→ Saved data entries
-*-

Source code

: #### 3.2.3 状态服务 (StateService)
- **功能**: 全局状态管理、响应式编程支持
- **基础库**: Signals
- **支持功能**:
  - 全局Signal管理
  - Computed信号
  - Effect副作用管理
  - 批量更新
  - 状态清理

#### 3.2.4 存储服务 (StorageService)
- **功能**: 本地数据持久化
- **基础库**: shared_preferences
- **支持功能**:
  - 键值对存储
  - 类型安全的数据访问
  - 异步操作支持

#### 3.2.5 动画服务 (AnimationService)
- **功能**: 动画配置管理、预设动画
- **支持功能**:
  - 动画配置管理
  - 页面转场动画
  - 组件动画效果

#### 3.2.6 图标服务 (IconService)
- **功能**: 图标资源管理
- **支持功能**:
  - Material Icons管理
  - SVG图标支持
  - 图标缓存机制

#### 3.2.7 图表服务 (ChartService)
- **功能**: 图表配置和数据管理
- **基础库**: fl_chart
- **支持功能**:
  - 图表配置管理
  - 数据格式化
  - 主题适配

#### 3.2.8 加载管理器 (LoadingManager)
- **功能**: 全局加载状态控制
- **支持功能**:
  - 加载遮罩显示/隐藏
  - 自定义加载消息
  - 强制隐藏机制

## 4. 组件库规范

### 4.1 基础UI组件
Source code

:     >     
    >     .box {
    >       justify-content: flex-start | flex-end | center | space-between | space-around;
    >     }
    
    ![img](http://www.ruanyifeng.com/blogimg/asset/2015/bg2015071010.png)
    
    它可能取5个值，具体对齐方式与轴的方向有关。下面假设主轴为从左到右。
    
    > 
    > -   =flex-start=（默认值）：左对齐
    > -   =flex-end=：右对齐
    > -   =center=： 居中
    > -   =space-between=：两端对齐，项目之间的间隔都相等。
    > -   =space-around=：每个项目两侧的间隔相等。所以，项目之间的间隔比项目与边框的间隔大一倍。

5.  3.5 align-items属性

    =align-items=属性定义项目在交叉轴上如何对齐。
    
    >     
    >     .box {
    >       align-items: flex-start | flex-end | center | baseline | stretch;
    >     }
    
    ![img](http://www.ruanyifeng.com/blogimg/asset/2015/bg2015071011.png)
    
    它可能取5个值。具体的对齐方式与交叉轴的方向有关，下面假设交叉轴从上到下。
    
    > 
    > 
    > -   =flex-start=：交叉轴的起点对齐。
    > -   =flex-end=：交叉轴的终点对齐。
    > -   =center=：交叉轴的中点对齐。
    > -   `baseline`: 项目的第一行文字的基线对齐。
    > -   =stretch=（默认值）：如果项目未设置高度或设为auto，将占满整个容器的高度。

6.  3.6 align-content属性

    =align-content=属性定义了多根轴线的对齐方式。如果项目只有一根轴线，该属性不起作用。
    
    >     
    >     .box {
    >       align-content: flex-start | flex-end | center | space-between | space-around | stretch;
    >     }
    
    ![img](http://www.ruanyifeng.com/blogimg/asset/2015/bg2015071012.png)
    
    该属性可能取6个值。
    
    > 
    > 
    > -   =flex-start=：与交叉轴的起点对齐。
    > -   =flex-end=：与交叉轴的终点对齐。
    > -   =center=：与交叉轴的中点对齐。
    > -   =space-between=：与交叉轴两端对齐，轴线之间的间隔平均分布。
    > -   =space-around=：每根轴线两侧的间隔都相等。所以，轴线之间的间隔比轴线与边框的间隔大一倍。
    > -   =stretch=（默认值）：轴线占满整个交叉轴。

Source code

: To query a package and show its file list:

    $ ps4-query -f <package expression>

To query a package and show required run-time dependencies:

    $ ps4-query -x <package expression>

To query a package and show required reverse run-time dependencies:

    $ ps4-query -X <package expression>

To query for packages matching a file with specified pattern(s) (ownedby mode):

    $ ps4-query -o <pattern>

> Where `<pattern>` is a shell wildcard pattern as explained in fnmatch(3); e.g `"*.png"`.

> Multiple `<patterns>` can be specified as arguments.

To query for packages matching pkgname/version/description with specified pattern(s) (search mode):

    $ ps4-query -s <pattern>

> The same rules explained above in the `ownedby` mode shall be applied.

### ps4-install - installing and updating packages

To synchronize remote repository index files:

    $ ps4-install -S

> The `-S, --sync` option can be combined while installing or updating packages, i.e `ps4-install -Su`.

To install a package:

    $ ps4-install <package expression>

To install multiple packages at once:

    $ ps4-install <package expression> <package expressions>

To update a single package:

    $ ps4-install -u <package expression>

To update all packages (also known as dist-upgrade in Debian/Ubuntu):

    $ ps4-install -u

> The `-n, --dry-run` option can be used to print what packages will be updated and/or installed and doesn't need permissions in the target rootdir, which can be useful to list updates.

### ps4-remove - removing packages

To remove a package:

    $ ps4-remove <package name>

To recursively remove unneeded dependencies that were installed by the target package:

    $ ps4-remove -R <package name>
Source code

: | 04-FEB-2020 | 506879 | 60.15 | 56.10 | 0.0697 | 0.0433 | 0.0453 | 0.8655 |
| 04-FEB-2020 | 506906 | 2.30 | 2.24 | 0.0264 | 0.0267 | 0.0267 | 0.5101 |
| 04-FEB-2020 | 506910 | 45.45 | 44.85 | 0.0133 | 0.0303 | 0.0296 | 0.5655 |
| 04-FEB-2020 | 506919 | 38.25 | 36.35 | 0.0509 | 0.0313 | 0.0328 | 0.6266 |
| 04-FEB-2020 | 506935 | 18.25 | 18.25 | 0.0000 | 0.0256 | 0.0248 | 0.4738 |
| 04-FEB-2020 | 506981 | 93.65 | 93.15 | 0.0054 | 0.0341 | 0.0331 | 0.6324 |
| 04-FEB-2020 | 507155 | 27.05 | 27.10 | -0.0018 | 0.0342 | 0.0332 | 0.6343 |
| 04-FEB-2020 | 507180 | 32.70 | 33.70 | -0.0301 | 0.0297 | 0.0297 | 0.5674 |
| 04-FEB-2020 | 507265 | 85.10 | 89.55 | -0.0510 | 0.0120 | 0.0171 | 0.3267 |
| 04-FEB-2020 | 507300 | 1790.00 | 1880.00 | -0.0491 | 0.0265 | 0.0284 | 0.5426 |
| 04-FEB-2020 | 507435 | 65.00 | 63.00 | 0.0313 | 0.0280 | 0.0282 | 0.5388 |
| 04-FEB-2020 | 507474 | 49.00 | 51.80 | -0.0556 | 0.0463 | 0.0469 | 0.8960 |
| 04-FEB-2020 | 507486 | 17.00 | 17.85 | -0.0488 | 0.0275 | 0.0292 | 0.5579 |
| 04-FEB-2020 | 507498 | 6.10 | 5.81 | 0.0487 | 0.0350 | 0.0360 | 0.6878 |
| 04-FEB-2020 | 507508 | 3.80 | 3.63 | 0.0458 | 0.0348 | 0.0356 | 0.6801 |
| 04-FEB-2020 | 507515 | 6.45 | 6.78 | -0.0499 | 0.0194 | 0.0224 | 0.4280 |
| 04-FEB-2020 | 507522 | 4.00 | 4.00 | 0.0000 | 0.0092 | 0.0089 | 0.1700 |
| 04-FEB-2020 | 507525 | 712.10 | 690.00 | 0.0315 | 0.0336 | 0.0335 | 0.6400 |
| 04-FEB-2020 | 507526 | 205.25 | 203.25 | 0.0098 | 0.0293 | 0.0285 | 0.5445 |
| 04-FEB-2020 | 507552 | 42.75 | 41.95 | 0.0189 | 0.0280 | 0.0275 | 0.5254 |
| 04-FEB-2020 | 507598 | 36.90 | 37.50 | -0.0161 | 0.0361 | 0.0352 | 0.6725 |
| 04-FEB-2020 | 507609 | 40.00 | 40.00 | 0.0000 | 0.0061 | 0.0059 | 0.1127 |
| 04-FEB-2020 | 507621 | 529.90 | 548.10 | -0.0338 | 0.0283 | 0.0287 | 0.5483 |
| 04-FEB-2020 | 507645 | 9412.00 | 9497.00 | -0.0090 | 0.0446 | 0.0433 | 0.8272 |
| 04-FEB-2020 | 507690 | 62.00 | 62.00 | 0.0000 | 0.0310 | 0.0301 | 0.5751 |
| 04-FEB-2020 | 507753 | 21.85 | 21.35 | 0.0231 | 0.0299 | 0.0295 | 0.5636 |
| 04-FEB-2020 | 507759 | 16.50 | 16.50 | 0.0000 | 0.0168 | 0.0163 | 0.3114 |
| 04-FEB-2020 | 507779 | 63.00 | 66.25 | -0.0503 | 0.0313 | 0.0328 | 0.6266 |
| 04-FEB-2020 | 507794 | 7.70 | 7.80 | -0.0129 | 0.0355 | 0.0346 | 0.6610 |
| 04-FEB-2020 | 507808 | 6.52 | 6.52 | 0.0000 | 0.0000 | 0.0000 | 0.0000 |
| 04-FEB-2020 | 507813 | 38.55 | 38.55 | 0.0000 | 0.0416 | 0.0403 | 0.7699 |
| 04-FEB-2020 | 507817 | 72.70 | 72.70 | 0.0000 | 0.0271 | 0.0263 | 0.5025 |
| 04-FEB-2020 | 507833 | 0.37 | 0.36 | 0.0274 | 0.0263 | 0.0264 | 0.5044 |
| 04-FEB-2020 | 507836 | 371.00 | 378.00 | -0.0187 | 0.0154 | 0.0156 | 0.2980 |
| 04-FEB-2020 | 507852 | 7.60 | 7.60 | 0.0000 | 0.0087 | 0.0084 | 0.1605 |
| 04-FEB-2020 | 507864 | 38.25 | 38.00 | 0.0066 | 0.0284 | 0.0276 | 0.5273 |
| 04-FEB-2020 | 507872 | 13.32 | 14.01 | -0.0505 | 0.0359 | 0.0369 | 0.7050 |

-*-

→ Activity
Please pull out every line in the rows above that contains the string "http" and list those lines one after another.

→ Solution for this task
    ![img](http://www.ruanyifeng.com/blogimg/asset/2015/bg2015071010.png)
    ![img](http://www.ruanyifeng.com/blogimg/asset/2015/bg2015071011.png)
    ![img](http://www.ruanyifeng.com/blogimg/asset/2015/bg2015071012.png)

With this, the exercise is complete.